Goal of the exercise
Every record that follows must be duplicated exactly, with images left out.

Input
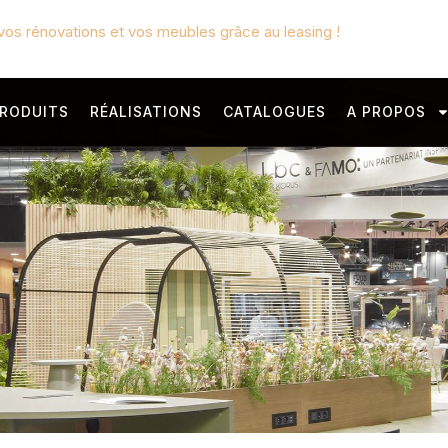
vos rénovations et vos meubles grâce au leasing !
RODUITS
RÉALISATIONS
CATALOGUES
A PROPOS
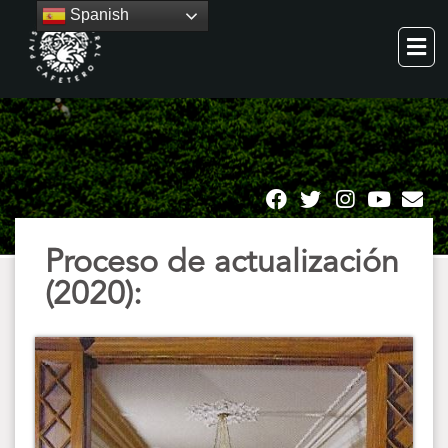
Spanish
Proceso de actualización
(2020):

Solved problem
vos rénovations et vos meubles grâce au leasing !
RODUITS
RÉALISATIONS
CATALOGUES
A PROPOS
Spanish
Proceso de actualización
(2020):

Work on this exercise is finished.